In a RENX.ca column a couple of years ago, I asked the question “are we at risk of becoming tenants in our own country?” Some would have us think so, at least in overheated urban markets like Toronto and Vancouver, but I still find more questions than answers whenever I dive into this increasingly complicated subject.
Earlier this month, the Union of B.C. Municipalities tabled 32 recommendations designed to fix the homeownership and rental crisis across Metro Vancouver and beyond. The union’s recommendations target a number of things, including speculative buying by both domestic and foreign investors.
It’s the dynamic of this mob of foreign investors, vilified for allegedly looking to avoid taxes and launder money, that I find most interesting. As a “gateway” city, it only goes to figure Vancouver would attract a disproportionate share of foreign investment versus other Canadian cities, and what community doesn’t like an influx of fresh capital?
However, that is not the case if the activities of these investors only serve to drive housing prices and rental costs through the roof. Many are also accused of using trusts and shell companies to hide their identity and dodge the 15 percent foreign buyers tax implemented to cool the market.
The Eye-Opener of Fu Vs. Zhu
In January, the Vancouver Sun reported on a B.C. Supreme Court case (Fu vs. Zhu) in which two wealthy Chinese families squared off in public about their dealings went sour, unveiling not one but seven different migration scams related to real estate.
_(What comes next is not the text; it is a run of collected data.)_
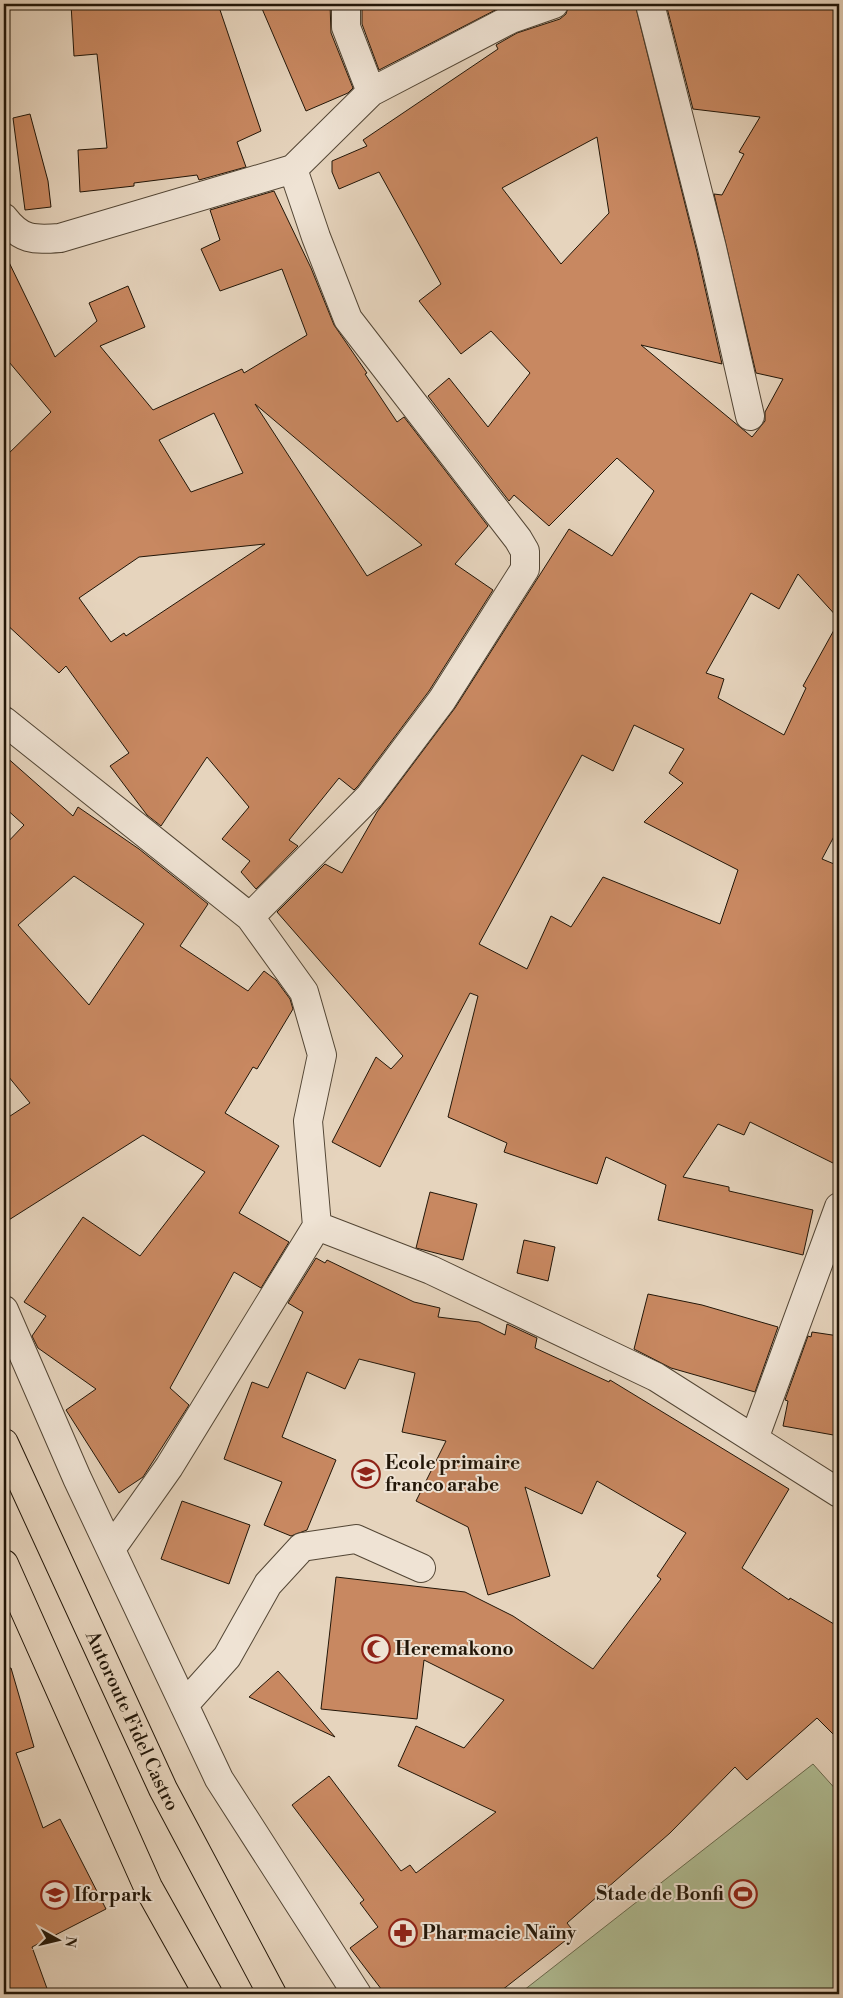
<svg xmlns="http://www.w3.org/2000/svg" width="843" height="1998" font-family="'Libre Bodoni',serif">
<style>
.green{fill:#b0be95;stroke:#696a4e}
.building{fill:#c88861;stroke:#221608;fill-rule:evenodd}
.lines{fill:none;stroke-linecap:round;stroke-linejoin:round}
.minor-casing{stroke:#534635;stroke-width:30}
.highway-casing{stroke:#221608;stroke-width:30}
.minor{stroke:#efe3d4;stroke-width:28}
.highway{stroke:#e6d4bd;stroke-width:28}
.labels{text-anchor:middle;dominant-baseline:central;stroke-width:4;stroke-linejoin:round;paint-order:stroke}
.poi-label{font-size:19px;font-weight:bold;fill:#221608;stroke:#efe3d4;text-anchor:start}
.street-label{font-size:19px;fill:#221608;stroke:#efe3d4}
</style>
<rect width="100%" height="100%" fill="#e6d4bd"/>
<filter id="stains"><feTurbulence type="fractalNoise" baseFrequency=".004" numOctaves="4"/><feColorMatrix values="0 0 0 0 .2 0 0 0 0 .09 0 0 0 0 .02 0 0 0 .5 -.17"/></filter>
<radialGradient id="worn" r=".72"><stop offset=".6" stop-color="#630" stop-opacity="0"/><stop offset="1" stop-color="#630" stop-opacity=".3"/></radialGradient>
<!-- green -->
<path class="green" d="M 813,1764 L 839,1793 L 839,1994 L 519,1994 Z"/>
<!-- building -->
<path class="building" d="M 71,4 L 218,4 L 261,131 L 237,142 L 246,167 L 199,180 L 197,175 L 134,183 L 134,186 L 80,192 L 78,150 L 107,148 L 97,54 L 74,56 Z
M 260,4 L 330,4 L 331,33 L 353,88 L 348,93 L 306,111 Z
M 362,4 L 507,4 L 379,70 L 362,24 Z
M 569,4 L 635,4 L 697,252 L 722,364 L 641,345 L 752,437 L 765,421 L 765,412 L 783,379 L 756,373 L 714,194 L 722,195 L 744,154 L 739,152 L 760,117 L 693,109 L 666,4 L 839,4 L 839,619 L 798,574 L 779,609 L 751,593 L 706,673 L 724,679 L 718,698 L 784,735 L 806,688 L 803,686 L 839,621 L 839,827 L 822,859 L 839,866 L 839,1166 L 750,1122 L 744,1135 L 718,1124 L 683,1177 L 729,1187 L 729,1191 L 813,1210 L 803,1255 L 658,1220 L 666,1185 L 606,1157 L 597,1184 L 504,1152 L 507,1143 L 448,1117 L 478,996 L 470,993 L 380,1167 L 332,1142 L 376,1057 L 391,1069 L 403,1056 L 277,912 L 325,864 L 342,873 L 377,812 L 455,708 L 569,529 L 612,556 L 654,491 L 617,458 L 549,526 L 514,495 L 509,501 L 428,396 L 449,378 L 488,427 L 530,373 L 491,331 L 461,354 L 419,301 L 441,284 L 379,172 L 339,189 L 332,172 L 332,161 L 367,146 L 363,140 L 498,49 L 496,45 L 517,33 L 560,19 L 566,14 ZM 597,137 L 609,213 L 561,264 L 502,188 ZM 634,725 L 684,749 L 669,773 L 683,783 L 644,822 L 738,870 L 720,924 L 603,877 L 571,927 L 551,916 L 527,969 L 479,944 L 582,755 L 613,771 Z
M 30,114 L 48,181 L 51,207 L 25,210 L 13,118 Z
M 274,191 L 311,268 L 334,325 L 367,373 L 365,374 L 397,422 L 404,417 L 488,526 L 455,564 L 493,590 L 429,691 L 358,786 L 354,790 L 339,778 L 289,840 L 298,846 L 256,889 L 241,872 L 250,861 L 222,839 L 249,807 L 207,757 L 161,826 L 147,815 L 110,766 L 129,753 L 66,666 L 59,673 L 4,622 L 4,458 L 51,412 L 4,356 L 4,252 L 55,357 L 97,321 L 89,303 L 128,286 L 145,327 L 100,346 L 153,410 L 242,369 L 244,373 L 307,335 L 282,269 L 220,291 L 201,249 L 220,240 L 210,210 ZM 255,404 L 422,545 L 367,576 ZM 214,413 L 243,473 L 191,492 L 159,440 ZM 265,544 L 126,636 L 124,633 L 111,642 L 79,598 L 139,557 Z
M 4,755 L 73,816 L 78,807 L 139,849 L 208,904 L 180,946 L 248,991 L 264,971 L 276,980 L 290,999 L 293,1009 L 257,1069 L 253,1067 L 225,1113 L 279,1146 L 239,1213 L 289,1242 L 261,1288 L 234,1272 L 170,1388 L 189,1405 L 143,1477 L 119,1493 L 66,1410 L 96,1389 L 38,1348 L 32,1336 L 46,1316 L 24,1302 L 83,1217 L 140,1256 L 205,1172 L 143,1135 L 4,1223 L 4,1120 L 30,1103 L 4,1071 L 4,846 L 24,825 L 4,807 ZM 74,876 L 144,924 L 89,1005 L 18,925 Z
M 430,1192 L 477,1204 L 463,1260 L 416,1248 Z
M 524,1240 L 555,1247 L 548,1281 L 517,1273 Z
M 316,1258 L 325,1263 L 327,1260 L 414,1302 L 440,1308 L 438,1317 L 479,1322 L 505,1335 L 507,1324 L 537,1338 L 535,1348 L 609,1382 L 610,1380 L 789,1489 L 742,1568 L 789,1600 L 790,1598 L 839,1627 L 839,1740 L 817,1718 L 747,1780 L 735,1767 L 670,1833 L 567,1923 L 575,1933 L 497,1994 L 385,1994 L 350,1948 L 378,1927 L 360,1903 L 364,1900 L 292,1805 L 329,1776 L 401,1871 L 410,1865 L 416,1873 L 496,1812 L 398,1766 L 416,1726 L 464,1748 L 504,1700 L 424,1660 L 417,1719 L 321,1709 L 336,1577 L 465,1592 L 513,1616 L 593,1669 L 661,1579 L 657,1576 L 686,1533 L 597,1481 L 582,1514 L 525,1487 L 550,1576 L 488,1595 L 468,1527 L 416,1501 L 446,1441 L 402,1432 L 415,1373 L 359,1359 L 345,1389 L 307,1372 L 282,1437 L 336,1460 L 307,1530 L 291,1536 L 264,1525 L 282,1482 L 224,1459 L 252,1382 L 268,1388 L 303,1312 L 288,1303 Z
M 648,1294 L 702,1305 L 778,1327 L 755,1392 L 671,1368 L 634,1349 Z
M 812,1332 L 839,1336 L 839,1436 L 783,1426 L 788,1401 L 785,1400 L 808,1336 L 811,1337 Z
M 182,1501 L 250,1525 L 229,1584 L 161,1559 Z
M 11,1668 L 34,1747 L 16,1753 L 43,1828 L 60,1819 L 106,1909 L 32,1947 L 49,1994 L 4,1994 L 4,1669 Z
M 278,1671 L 288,1682 L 335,1737 L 249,1697 Z"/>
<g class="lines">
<defs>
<path id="minor" d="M 346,4 L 346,27 L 371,92
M 650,4 L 712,248 L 750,416
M 4,218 C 21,240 33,240 60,238 L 293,169 L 371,92 L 511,19 L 554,4
M 4,721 L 250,917 L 304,992 L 322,1055 L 308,1121 L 317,1226 L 169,1467 L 111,1549
M 250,917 L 370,796 L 442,700 L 525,569 L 525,551 L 518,539 L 348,319 L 316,237 L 293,169
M 317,1226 L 431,1270 L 656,1377 L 839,1493
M 4,1310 L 77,1478 L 219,1779 L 357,1994
M 754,1439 L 839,1207
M 184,1705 L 227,1657 L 268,1584 L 302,1547 L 356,1539 L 421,1568"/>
<g id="highway">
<path id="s1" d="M 4,1443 L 163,1789 L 272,1994"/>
<path d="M 4,1564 L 148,1887 L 208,1994"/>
</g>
</defs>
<!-- minor casing -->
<use href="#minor" class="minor-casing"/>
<!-- highway casing -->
<use href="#highway" class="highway-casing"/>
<!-- minor -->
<use href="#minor" class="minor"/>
<!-- highway -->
<use href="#highway" class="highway"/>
</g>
<!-- icons -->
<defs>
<symbol id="school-ring" viewBox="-11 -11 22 22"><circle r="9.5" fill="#efe3d4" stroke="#8f2418" stroke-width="1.5"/><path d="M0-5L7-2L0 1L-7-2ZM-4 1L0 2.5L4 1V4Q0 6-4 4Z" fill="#8f2418"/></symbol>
<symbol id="mosque-ring" viewBox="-11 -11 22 22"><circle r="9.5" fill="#efe3d4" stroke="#8f2418" stroke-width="1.5"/><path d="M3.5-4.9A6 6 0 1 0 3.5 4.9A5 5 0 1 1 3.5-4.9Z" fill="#8f2418"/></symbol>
<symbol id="stadium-ring" viewBox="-11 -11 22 22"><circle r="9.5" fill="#efe3d4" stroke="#8f2418" stroke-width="1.5"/><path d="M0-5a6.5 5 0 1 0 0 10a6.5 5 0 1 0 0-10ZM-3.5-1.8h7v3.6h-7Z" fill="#8f2418"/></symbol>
<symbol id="university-ring" viewBox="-11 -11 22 22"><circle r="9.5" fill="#efe3d4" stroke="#8f2418" stroke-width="1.5"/><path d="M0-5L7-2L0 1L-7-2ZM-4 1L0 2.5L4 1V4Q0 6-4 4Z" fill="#8f2418"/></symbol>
<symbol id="pharmacy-ring" viewBox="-11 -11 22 22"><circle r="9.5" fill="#efe3d4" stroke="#8f2418" stroke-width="1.5"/><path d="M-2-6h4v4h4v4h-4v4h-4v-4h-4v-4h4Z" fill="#8f2418"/></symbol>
</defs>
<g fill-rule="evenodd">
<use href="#school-ring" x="350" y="1458" width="32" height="32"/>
<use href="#mosque-ring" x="360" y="1633" width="32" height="32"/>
<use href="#stadium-ring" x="727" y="1878" width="32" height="32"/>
<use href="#university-ring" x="39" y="1879" width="32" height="32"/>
<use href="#pharmacy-ring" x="387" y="1917" width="32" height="32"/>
</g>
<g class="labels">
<!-- poi labels -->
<g class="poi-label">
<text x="385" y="1463">Ecole primaire<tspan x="385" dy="22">franco arabe</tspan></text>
<text x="395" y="1649">Heremakono</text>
<text x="724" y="1894" text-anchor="end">Stade de Bonfi</text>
<text x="74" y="1895">Iforpark</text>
<text x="422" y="1933">Pharmacie Naïny</text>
</g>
<!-- street labels -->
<g class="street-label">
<text stroke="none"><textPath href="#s1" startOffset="306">Autoroute Fidel Castro</textPath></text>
</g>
</g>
<!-- margin -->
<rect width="843" height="1998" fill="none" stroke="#e6d4bd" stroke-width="20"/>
<rect x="5" y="5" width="833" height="1988" fill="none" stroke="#221608" stroke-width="2.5"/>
<rect x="10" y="10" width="823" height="1978" fill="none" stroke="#221608"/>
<!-- north arrow -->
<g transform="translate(58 1940) rotate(98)" stroke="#efe3d4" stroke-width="4" paint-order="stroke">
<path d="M0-4L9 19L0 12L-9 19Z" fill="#221608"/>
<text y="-8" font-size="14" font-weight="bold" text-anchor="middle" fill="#221608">N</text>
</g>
<rect width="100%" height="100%" filter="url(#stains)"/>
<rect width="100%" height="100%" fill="url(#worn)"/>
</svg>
Their transgressions included pretending to spend time in Canada to meet residency requirements, hiding real estate ownership (the two families had together purchased three multimillion-dollar properties in Vancouver), illicit money laundering, and misusing provincial migration programs in P.E.I. and Manitoba.
This case raises plenty of questions about how we attract immigrants and what property rights we grant to those with landed immigrant status. Whether a foreign buyers tax is working in a city like Vancouver or Toronto is only part of the issue.
It raises broader questions about what kinds of communities we want to have and what barriers people face to live close to where they work. This elevates the issues around urban housing beyond the realm of municipal government to the provincial and federal levels.
One can only shake one’s head at how we leave ourselves open to such foreign mischief as if it’s a fire sale on Canada’s prime urban real estate. And yet, that archaic piece of legislation known as The Indian Act still prevents Status Indians on reserves from owning the land on which they live.
Assets on reserve aren’t subject to seizure under legal process, which makes it extremely difficult or impossible to borrow money to purchase on-reserve assets by the very people who live there. Not even matrimonial property laws apply to assets on a reserve.
But, I digress.
How much impact, really?
Despite examples like Fu vs. Zhu, and the insistence from influential groups like the Union of B.C. Municipalities, it’s still not clear to me now much speculative buying and shady dealings by foreign investors really is having a significant impact on the housing crises faced by some of our major cities.
Sure, there can definitely be localized impact in extreme examples where a foreign buyer snaps up a new condo building and doesn’t rent the units, but despite the stories about such “zombie” buildings, how common is this?
Would it be materially significant if it accounted for five percent of the buying activity in the market? What about eight percent?
The CMHC-StatsCan report
Before the holidays, Statistics Canada and the CMHC released the results of a joint study to find some perspective.
Not surprisingly, the biggest slice of “non-residential” ownership is found in the downtown condo markets. In Vancouver, it’s 7.9 percent, in Toronto, 7.2. But when we look at the residential market as a whole for each city, the average is only 3.4 percent for Toronto and 4.8 for Vancouver.
The report noted the foreign ownership taxes instituted in both cities may be shifting attention elsewhere – Montreal has seen its level of non-residential condo ownership jump by 54 percent in the past year, though the percentage remains low, at 1.7 percent.
But, in most of Canada’s 14 other largest cities, the percentages of non-residential ownership is less than one percent.
So is this whole issue of foreign ownership really just isolated to specific areas of Vancouver and Toronto? And even then, is it really a substantial contributor to the ongoing issues with affordability and availability across those metro areas?
Whatever the answer, we can and should do more at a provincial and federal level to address the loopholes in our immigration, migration and tax policies that invite exploitation. But whether that will make a noticeable difference in how easy it is to buy a house in a particular city remains to be seen.
Not a new issue in real estate
I am always reminded of the Prince Edward Island experience. No one from outside the province, even if they’re Canadian, is allowed without specific permission to purchase more than five acres of property or 165 feet of shoreline.
If they want to, they must apply to P.E.I.’s Island Regulatory and Appeals Commission. This commission will then make a recommendation to the provincial cabinet, which ultimately rules on the application.
What led the Garden of the Gulf to impose such restrictions? It began way back in the 1700s when these properties were allocated to supporters of King George III by means of a lottery. Ownership of the land remained with landlords in England. Island settlers couldn’t gain title to land on which they worked and lived (just like those Status Indians on reserve today).
I’ll let you decide if there’s a lesson to be learned there.